TASK REQUIREMENTS: After locating the line that contains "Mind giving me", quote it and all lines after it through the end of the entries, and nothing more. Pictures stay out.

SOURCE MATERIAL:
────────────────

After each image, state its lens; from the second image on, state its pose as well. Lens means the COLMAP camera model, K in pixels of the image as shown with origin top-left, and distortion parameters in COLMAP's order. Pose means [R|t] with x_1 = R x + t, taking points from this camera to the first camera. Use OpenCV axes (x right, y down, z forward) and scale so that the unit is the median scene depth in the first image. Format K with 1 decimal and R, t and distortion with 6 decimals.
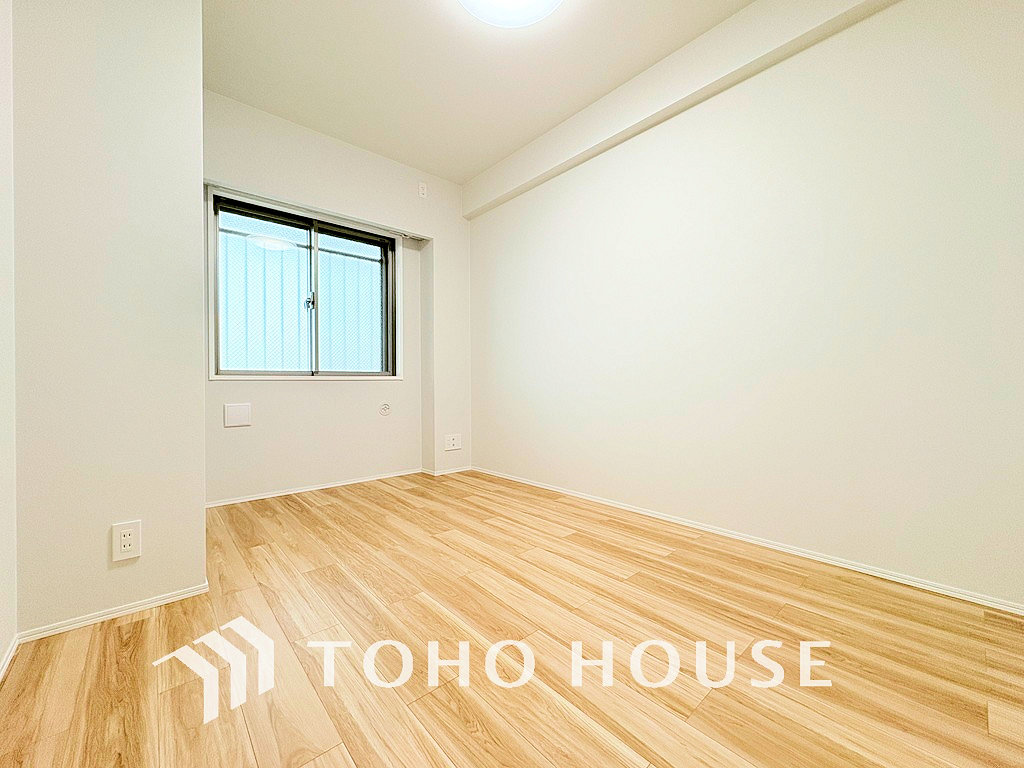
lens RADIAL K [[413.3, 0, 510.1], [0, 413.3, 383.2], [0, 0, 1]] dist [0.003853, -0.001632]
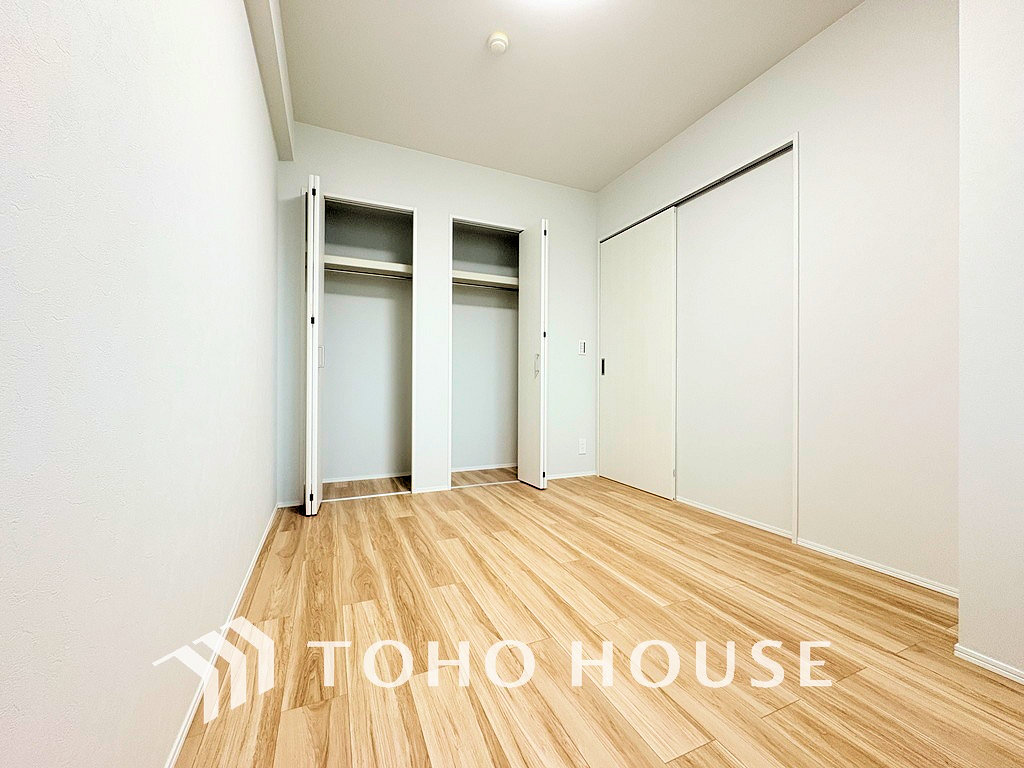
lens RADIAL K [[413.3, 0, 512.9], [0, 413.3, 385.7], [0, 0, 1]] dist [0.003853, -0.001632]
pose [[-0.956524, 0.003432, 0.291634, -0.157635], [0.003124, 0.999994, -0.001520, -0.007902], [-0.291638, -0.000543, -0.956529, 2.010330]]
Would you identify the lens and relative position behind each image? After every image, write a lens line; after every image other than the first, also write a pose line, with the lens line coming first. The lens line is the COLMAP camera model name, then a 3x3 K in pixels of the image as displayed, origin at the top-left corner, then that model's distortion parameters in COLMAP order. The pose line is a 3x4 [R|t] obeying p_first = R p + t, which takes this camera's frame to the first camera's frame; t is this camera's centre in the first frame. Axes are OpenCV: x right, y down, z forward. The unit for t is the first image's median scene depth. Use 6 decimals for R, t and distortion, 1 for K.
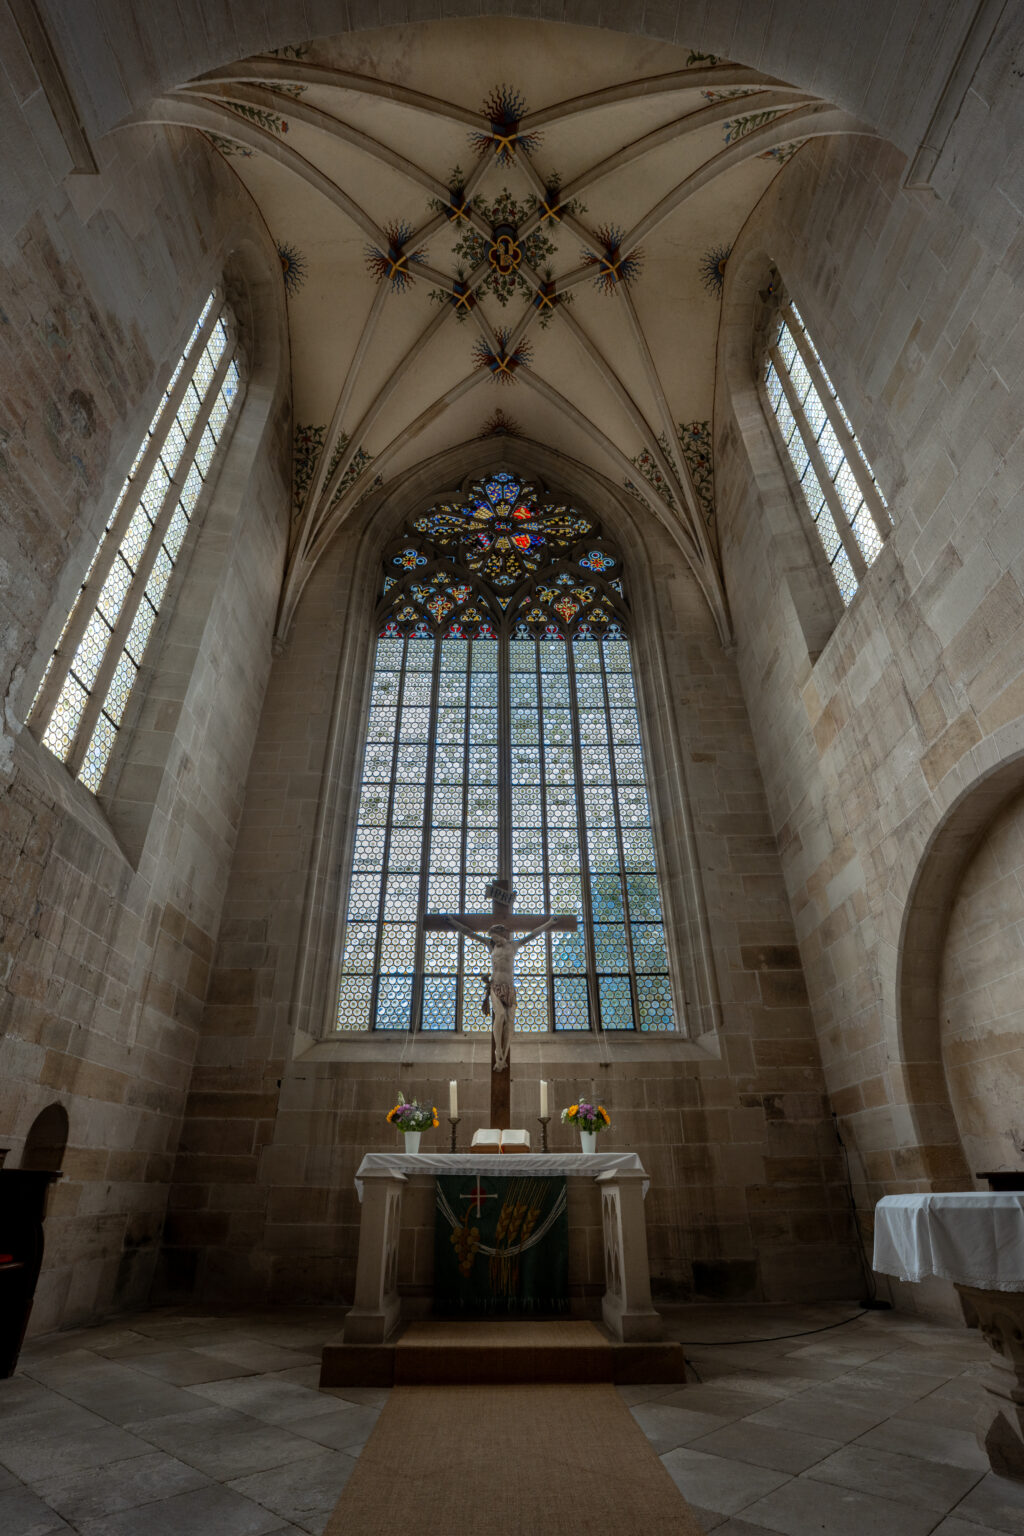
lens RADIAL K [[660.7, 0, 507.6], [0, 660.7, 765.1], [0, 0, 1]] dist [-0.001201, 0.000071]
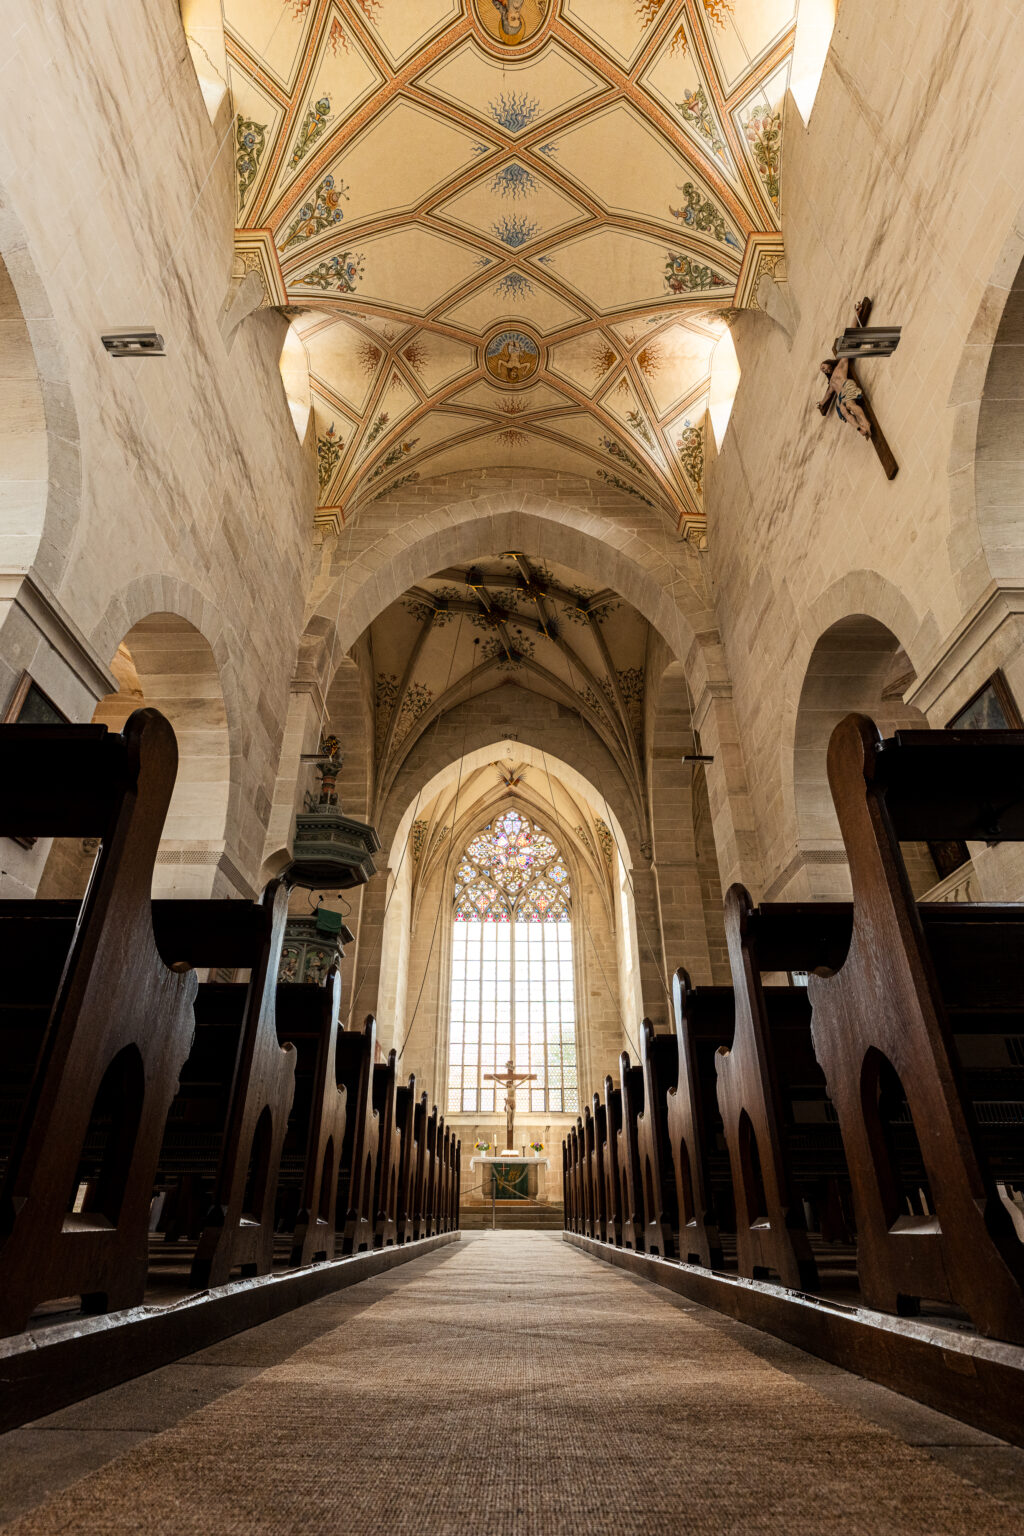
lens RADIAL K [[696.6, 0, 512.0], [0, 696.6, 768.0], [0, 0, 1]] dist [-0.003040, 0.000534]
pose [[0.999875, -0.001349, -0.015782, 0.034145], [0.001695, 0.999757, 0.021979, -0.863576], [0.015749, -0.022003, 0.999634, -1.465536]]
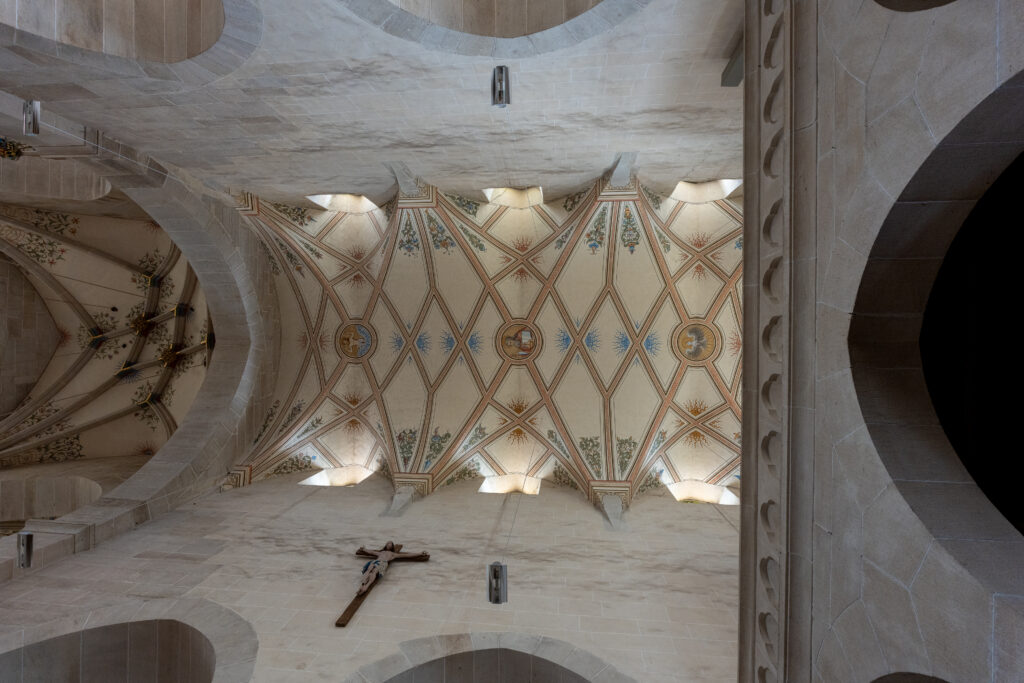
lens RADIAL K [[464.4, 0, 512.0], [0, 464.4, 341.5], [0, 0, 1]] dist [-0.003040, 0.000534]
pose [[0.007957, 0.999926, -0.009216, 0.025325], [-0.645777, -0.001898, -0.763523, -0.717442], [-0.763484, 0.012027, 0.645714, -1.109828]]
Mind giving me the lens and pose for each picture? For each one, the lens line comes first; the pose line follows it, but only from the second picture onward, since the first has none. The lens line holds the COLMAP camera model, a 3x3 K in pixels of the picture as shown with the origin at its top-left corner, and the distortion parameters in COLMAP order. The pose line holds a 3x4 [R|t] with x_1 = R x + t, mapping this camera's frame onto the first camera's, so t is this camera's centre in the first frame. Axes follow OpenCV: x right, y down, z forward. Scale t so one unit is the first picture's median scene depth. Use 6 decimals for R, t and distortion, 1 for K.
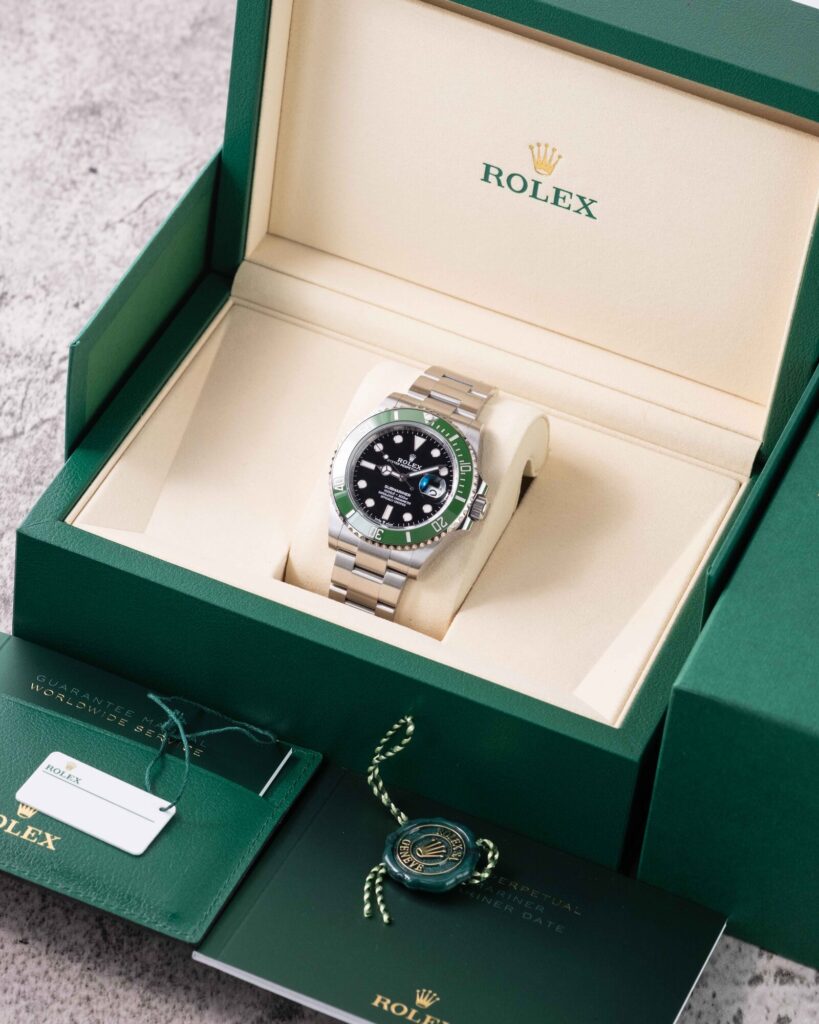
lens RADIAL K [[3783.8, 0, 409.5], [0, 3783.8, 512.0], [0, 0, 1]] dist [0.233744, 0.000366]
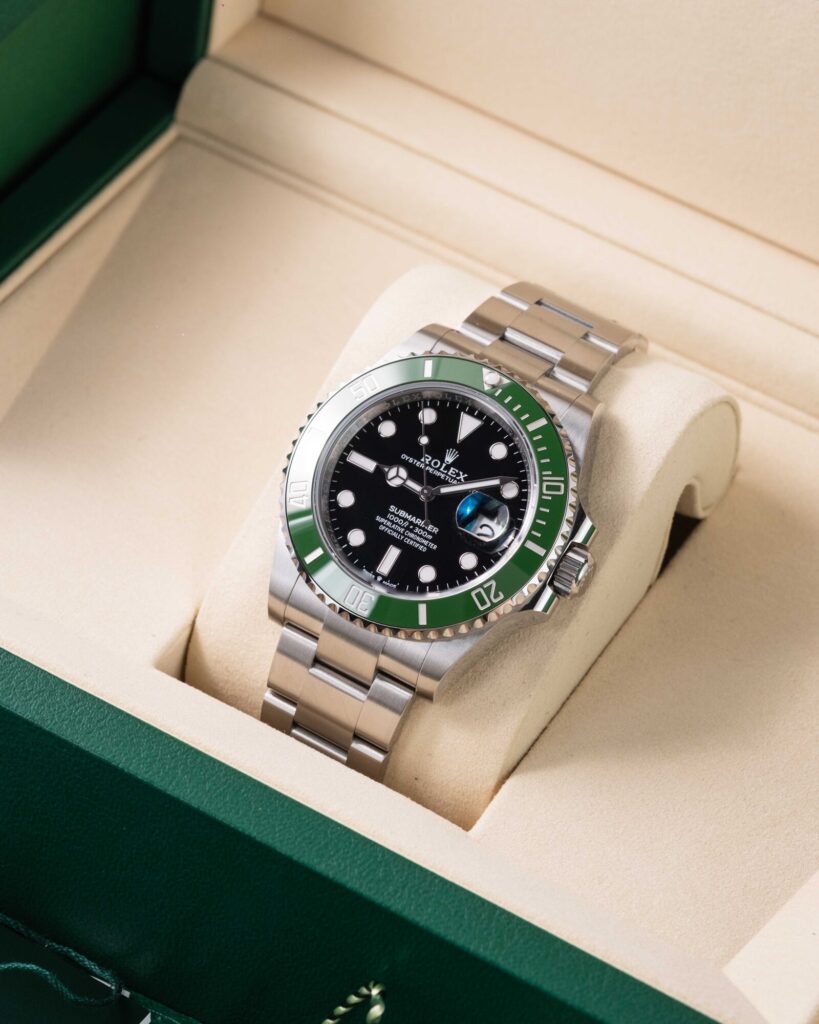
lens RADIAL K [[3783.8, 0, 409.5], [0, 3783.8, 512.0], [0, 0, 1]] dist [0.233744, 0.000366]
pose [[0.991379, 0.099804, -0.084895, 0.038377], [-0.099929, 0.994991, 0.002788, -0.007851], [0.084748, 0.005719, 0.996386, 0.503421]]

────────────────

TASK ANSWER:
Mind giving me the lens and pose for each picture? For each one, the lens line comes first; the pose line follows it, but only from the second picture onward, since the first has none. The lens line holds the COLMAP camera model, a 3x3 K in pixels of the picture as shown with the origin at its top-left corner, and the distortion parameters in COLMAP order. The pose line holds a 3x4 [R|t] with x_1 = R x + t, mapping this camera's frame onto the first camera's, so t is this camera's centre in the first frame. Axes follow OpenCV: x right, y down, z forward. Scale t so one unit is the first picture's median scene depth. Use 6 decimals for R, t and distortion, 1 for K.
lens RADIAL K [[3783.8, 0, 409.5], [0, 3783.8, 512.0], [0, 0, 1]] dist [0.233744, 0.000366]
lens RADIAL K [[3783.8, 0, 409.5], [0, 3783.8, 512.0], [0, 0, 1]] dist [0.233744, 0.000366]
pose [[0.991379, 0.099804, -0.084895, 0.038377], [-0.099929, 0.994991, 0.002788, -0.007851], [0.084748, 0.005719, 0.996386, 0.503421]]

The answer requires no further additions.